Görevleriniz.
1. Yurtdışı kar paylarının vergilendirilmesini anlatan metne göre, Gelir Vergisi Kanunu'nun 4üncü maddesi uyarınca yerleşmiş sayılmak için bir takvim yılı içinde Türkiye'de ne kadar süre devamlı oturmak gerekir?
2. Aşağıdaki kayıtların satırlarını, her satır için bir dize olacak şekilde JSON listesi olarak biçimlendirin; boş satırları dahil etmeyin.

Çıkarılan metin.
= = =

Gerçek Kişilerin Yurtdışından
Elde Ettiği Kar Paylarında Vergileme Ve Vergi Mahsubu
Son yıllarda Türk sermayesinin yurtdışında yatırım yapma eğiliminin artmasıyla birlikte, Türkiye’de yaşayan gerçek kişilerin yurtdışından kar payı elde etmeleri yaygınlaşmıştır. Elde edilen kar payları yurtdışı yatırım bankaları veya çeşitli mobil uygulamalar üzerinden işlem yapılan yurtdışı borsalarda olabileceği gibi, gerçek kişilerin yurtdışında doğrudan sahibi oldukları şirketler üzerinden dağıtılan kar payları da olabilmektedir.
Yazımızda gerçek kişilerin yurtdışından elde ettikleri kar paylarının vergilenmesi ve yurtdışında ödedikleri verginin mahsubu konusu gelir vergisi açısından değerlendirilmektedir.
Yurtdışı Kar Paylarının Gelir Vergisi Açısından Değerlendirilmesi
Gelir Vergisi Kanunu’nun 3üncü maddesine göre Türkiye’de yerleşmiş gerçek kişiler (tam mükellef), Türkiye içinde ve dışında elde ettikleri kazanç ve iratların tamamı üzerinden Türkiye’de vergilendirilirler. Aynı kanunun 4üncü maddesine göre ise yerleşmeden kasıt ikametgâhı Türkiye'de bulunanlar veya bir takvim yılı içinde Türkiye'de devamlı olarak altı aydan fazla oturanlardır. Dolayısıyla Türkiye’de ikamet eden ve başkaca bir ülkede ikametgâhı olmayan kişilerin yurtdışından elde ettikleri kar payları ister bankadan olsun ister doğrudan sahip oldukları şirketlerden olsun Türkiye’de gelir vergisine tabiidir.
Yurtdışı borsalarda işlem gören hisse senetlerinden elde edilen temettü gelirleri, Türkiye’de vergi kesintisi ve istisna uygulamasına konu olmayan diğer menkul ve gayrimenkul sermaye iratlarıyla birlikte 8.400 TL’yi geçmesi durumunda, herhangi bir istisnaya konu olmadan tümüyle gelir vergisine tabiidir. İlgili gelir, yıllık gelir vergisi beyannamesiyle beyan edilmelidir ve %15 ile %40 arasında vergilendirilir.

= = =

Aşağıdaki veriler.
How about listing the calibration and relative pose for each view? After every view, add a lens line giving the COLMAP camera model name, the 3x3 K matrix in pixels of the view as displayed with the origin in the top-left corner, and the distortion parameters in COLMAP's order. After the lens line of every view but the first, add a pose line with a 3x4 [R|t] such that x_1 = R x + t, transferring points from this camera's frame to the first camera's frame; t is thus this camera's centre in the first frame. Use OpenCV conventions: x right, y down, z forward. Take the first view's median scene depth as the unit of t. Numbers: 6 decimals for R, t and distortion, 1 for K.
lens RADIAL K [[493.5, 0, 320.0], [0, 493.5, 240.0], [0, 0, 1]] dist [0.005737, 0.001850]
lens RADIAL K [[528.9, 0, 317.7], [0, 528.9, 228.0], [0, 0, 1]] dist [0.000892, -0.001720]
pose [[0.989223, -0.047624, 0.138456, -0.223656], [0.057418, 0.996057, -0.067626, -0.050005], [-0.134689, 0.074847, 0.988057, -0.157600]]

= = =

Alıştırma sonuçları.
1. Altı aydan fazla.

2.
[
  "How about listing the calibration and relative pose for each view? After every view, add a lens line giving the COLMAP camera model name, the 3x3 K matrix in pixels of the view as displayed with the origin in the top-left corner, and the distortion parameters in COLMAP's order. After the lens line of every view but the first, add a pose line with a 3x4 [R|t] such that x_1 = R x + t, transferring points from this camera's frame to the first camera's frame; t is thus this camera's centre in the first frame. Use OpenCV conventions: x right, y down, z forward. Take the first view's median scene depth as the unit of t. Numbers: 6 decimals for R, t and distortion, 1 for K.",
  "lens RADIAL K [[493.5, 0, 320.0], [0, 493.5, 240.0], [0, 0, 1]] dist [0.005737, 0.001850]",
  "lens RADIAL K [[528.9, 0, 317.7], [0, 528.9, 228.0], [0, 0, 1]] dist [0.000892, -0.001720]",
  "pose [[0.989223, -0.047624, 0.138456, -0.223656], [0.057418, 0.996057, -0.067626, -0.050005], [-0.134689, 0.074847, 0.988057, -0.157600]]"
]